> [TASK OBJECTIVE]: With the pictures left out, restate every entry word for word.

> [DATA SHOWN]:
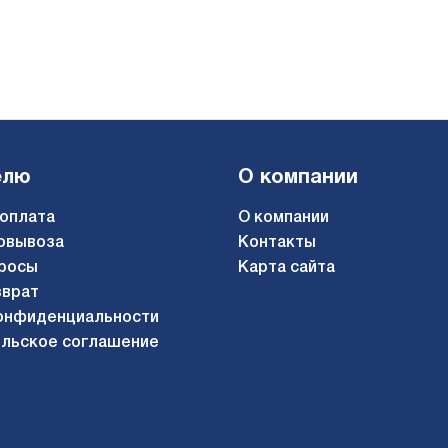
елю
О компании
 оплата
О компании
овывоза
Контакты
росы
Карта сайта
зврат
онфиденциальности
льское соглашение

> [EXERCISE SOLUTION]:
елю
О компании
 оплата
О компании
овывоза
Контакты
росы
Карта сайта
зврат
онфиденциальности
льское соглашение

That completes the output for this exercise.